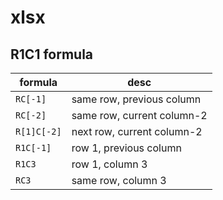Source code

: # xlsx

## R1C1 formula

|formula|desc|
|---|---|
| `RC[-1]` | same row, previous column |
| `RC[-2]` | same row, current column-2 |
| `R[1]C[-2]` | next row, current column-2 |
| `R1C[-1]` | row 1, previous column |
| `R1C3` | row 1, column 3 |
| `RC3` | same row, column 3 |
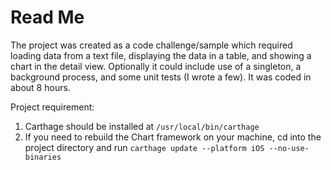 #  Read Me

The project was created as a code challenge/sample which required loading data from a text file, displaying the data in a table, and showing a chart in the detail view. Optionally it could include use of a singleton, a background process, and some unit tests (I wrote a few). It was coded in about 8 hours.

Project requirement:
1. Carthage should be installed at `/usr/local/bin/carthage`
2. If you need to rebuild the Chart framework on your machine, cd into the project directory and run
`carthage update --platform iOS --no-use-binaries`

_ _ _ _

** Your instructions **
List every line in the rows above that contains the word "previous", copying each line in full.

** Result below **
| `RC[-1]` | same row, previous column |
| `R1C[-1]` | row 1, previous column |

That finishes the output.